[[ Source records, beginning ]]
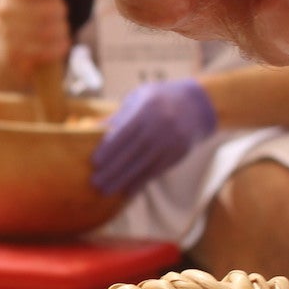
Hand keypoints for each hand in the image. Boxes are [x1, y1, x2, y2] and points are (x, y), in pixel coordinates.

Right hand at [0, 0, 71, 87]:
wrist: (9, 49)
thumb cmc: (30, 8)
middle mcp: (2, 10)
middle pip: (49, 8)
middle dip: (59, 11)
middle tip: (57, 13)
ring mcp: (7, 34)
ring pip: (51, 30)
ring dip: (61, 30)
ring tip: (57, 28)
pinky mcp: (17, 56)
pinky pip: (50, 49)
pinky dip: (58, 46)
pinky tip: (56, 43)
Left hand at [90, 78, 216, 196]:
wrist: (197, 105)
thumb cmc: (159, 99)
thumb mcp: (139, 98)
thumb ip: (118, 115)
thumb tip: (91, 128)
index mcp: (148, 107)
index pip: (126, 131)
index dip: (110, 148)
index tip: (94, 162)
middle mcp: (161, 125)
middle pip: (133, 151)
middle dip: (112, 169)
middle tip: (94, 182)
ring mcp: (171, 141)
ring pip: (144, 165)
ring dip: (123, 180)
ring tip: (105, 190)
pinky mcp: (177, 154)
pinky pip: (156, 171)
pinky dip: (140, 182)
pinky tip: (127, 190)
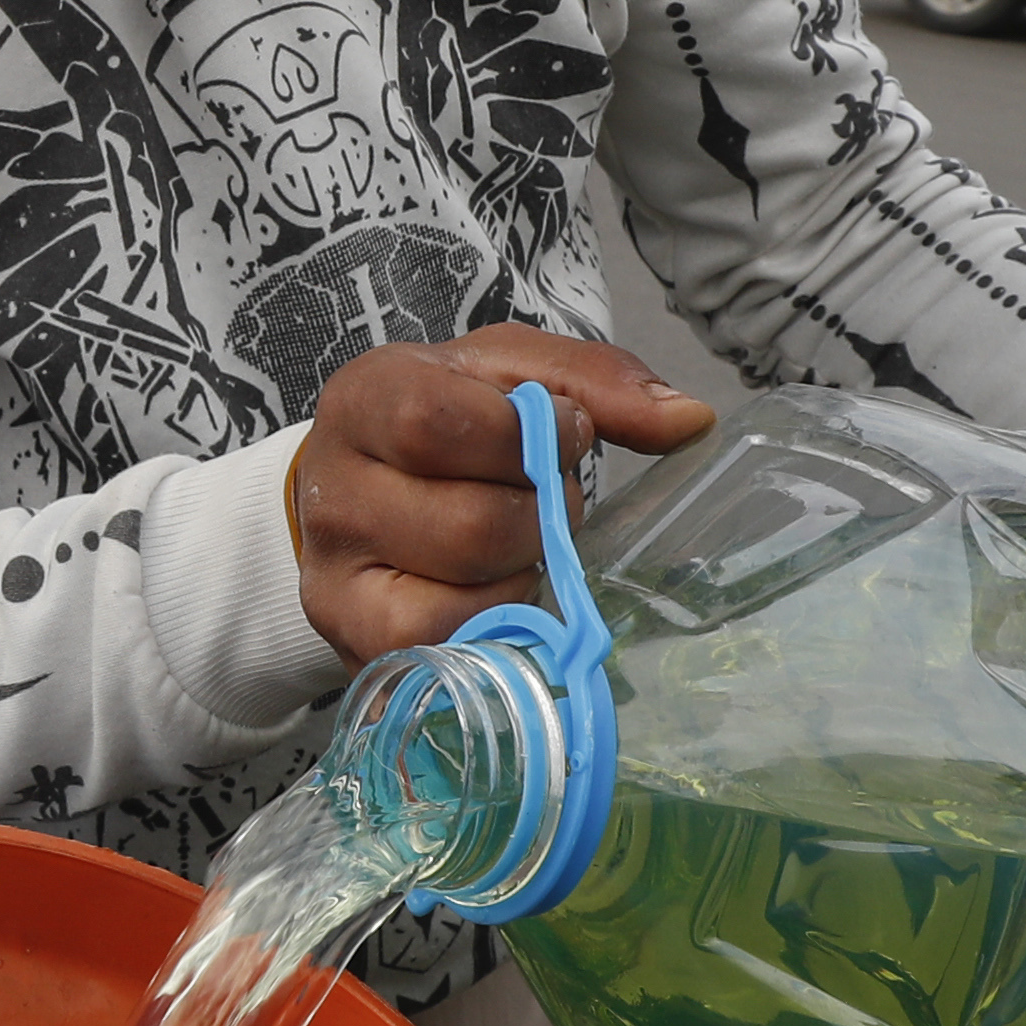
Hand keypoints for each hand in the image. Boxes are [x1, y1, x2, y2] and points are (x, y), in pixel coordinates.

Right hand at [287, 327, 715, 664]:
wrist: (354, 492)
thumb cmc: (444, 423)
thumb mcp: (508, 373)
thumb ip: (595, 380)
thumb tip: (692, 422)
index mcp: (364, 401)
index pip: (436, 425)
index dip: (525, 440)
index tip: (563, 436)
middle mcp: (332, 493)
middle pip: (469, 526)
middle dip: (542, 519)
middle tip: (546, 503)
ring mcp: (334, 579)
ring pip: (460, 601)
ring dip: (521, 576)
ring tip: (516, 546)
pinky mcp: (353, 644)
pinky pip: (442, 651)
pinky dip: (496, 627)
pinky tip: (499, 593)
[[ Source records, end ]]
[[ Source records, beginning ]]
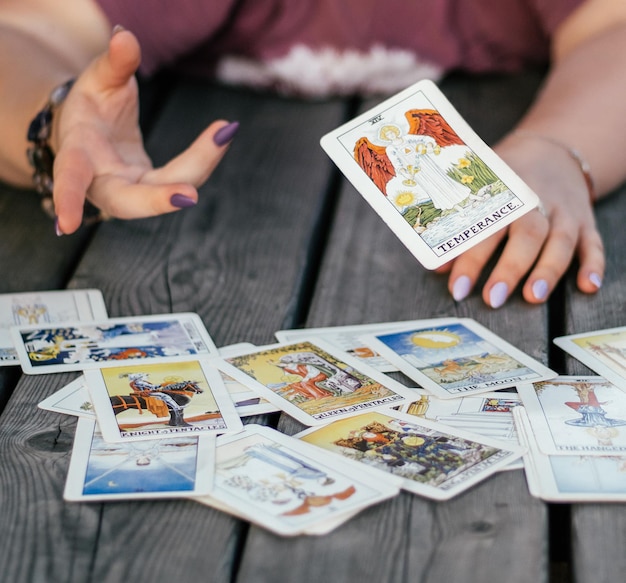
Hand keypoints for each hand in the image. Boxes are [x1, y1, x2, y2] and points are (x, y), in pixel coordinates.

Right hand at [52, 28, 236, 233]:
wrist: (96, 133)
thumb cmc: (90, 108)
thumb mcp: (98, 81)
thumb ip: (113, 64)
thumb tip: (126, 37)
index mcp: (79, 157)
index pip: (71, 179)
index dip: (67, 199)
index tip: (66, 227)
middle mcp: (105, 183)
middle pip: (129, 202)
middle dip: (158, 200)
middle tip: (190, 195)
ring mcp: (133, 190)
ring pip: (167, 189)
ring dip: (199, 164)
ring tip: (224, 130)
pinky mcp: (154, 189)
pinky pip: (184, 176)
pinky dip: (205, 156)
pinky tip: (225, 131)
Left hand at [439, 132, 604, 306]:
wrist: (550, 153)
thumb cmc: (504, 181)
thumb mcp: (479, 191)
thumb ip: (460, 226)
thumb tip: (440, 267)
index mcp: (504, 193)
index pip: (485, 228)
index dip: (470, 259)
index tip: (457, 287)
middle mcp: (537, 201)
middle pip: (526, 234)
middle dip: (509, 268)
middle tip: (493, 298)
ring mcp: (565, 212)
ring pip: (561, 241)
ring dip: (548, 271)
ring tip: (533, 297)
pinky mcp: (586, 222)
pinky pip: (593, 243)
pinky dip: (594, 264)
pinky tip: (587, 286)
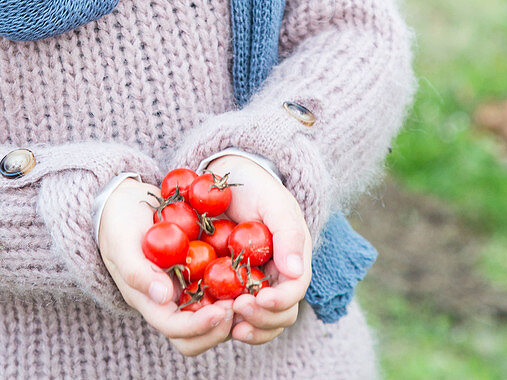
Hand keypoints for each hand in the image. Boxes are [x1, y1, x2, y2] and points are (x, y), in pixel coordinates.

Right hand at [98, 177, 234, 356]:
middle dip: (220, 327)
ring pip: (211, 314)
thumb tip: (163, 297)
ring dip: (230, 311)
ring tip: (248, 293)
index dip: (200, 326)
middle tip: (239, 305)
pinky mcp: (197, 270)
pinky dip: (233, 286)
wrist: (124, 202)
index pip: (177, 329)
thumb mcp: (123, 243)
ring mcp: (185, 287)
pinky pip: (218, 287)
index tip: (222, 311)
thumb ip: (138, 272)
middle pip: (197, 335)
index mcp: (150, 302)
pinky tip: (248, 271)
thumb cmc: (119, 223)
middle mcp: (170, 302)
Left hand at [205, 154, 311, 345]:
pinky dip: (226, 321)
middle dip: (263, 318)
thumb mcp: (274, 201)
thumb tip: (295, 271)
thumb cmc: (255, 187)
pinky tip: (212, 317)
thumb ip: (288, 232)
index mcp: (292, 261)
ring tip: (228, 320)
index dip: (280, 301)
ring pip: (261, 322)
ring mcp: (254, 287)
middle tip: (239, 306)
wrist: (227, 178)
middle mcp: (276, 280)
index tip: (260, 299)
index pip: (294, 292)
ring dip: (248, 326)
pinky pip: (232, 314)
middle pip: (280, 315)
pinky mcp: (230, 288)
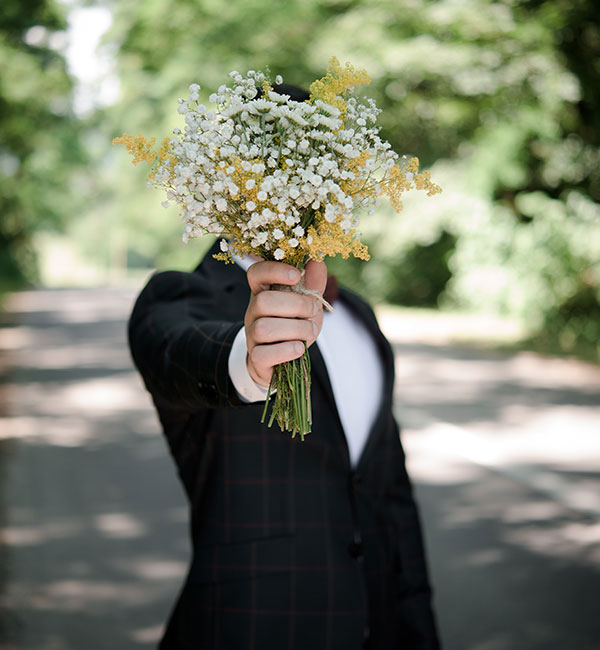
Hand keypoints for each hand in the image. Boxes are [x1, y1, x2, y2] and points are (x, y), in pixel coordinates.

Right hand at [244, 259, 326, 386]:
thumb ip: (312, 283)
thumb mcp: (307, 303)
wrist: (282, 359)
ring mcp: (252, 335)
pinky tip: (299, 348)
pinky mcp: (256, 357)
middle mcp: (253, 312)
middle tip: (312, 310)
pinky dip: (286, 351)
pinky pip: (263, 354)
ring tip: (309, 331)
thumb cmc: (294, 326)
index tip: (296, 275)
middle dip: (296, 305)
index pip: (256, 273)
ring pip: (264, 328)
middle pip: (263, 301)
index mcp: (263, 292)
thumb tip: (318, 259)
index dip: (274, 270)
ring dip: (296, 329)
[[ Source records, end ]]
[[ Source records, beginning ]]
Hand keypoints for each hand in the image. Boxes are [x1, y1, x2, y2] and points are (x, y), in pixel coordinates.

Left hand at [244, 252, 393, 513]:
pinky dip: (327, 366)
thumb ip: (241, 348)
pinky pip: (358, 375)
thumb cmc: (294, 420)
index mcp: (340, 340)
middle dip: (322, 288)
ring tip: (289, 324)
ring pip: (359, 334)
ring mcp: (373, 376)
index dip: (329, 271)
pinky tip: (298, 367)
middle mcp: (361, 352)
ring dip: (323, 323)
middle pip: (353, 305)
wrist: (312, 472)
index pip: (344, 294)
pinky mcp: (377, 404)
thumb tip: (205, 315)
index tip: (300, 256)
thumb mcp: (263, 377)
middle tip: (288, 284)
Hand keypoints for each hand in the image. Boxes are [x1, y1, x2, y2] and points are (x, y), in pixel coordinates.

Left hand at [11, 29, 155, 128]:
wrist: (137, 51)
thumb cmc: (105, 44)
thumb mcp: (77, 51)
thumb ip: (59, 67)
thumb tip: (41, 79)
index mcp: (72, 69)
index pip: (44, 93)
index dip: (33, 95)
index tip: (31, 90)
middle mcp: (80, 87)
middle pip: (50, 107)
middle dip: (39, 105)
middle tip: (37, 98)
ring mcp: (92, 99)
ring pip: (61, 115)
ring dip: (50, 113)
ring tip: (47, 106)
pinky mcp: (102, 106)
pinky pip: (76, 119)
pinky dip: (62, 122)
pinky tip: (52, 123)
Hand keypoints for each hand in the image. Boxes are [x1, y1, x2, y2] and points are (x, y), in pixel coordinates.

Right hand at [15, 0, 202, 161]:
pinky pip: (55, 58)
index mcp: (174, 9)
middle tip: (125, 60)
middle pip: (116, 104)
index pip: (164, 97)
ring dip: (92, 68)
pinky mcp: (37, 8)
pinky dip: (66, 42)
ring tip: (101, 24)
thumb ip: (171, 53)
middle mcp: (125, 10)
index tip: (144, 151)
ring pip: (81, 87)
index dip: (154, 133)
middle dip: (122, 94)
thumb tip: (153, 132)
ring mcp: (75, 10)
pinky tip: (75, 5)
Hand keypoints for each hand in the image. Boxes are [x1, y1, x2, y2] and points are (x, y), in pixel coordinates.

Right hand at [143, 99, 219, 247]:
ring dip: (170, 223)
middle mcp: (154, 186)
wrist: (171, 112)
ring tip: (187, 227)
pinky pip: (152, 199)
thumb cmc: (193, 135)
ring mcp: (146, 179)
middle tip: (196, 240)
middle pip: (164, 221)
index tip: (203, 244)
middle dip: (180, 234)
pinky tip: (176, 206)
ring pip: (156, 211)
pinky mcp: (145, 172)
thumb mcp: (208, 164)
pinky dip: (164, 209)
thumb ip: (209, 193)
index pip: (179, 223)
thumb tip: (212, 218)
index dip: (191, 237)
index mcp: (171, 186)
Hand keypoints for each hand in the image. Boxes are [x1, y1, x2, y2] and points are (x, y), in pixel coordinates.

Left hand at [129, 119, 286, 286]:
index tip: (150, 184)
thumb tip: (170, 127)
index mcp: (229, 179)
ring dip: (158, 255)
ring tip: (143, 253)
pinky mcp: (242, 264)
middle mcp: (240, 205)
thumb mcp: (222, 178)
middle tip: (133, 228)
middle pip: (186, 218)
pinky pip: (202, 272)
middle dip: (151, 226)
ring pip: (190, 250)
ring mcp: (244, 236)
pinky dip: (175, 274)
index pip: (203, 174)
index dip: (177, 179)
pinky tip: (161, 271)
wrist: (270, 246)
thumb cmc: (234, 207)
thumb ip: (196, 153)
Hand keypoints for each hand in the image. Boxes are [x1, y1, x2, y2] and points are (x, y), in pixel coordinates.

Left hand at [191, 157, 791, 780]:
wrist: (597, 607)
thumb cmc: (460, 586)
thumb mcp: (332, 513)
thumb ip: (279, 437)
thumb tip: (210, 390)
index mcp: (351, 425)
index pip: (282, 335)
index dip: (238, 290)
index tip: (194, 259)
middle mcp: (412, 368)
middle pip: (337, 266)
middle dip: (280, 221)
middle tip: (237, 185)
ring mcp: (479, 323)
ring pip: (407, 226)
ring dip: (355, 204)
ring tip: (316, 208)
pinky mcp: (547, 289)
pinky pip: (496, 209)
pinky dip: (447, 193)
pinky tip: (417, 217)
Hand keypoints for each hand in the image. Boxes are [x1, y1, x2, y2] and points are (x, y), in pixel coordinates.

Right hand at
[[ Source records, end ]]
- **What you should do**
Go through the listing above and list every line that has the word "Left".

- **Expected answer**
Left hand at [90, 78, 216, 196]:
Left hand at [439, 132, 604, 306]:
Left hand at [205, 154, 311, 345]:
Left hand at [244, 252, 393, 513]:
Left hand at [11, 29, 155, 128]:
Left hand at [129, 119, 286, 286]:
Left hand at [191, 157, 791, 780]:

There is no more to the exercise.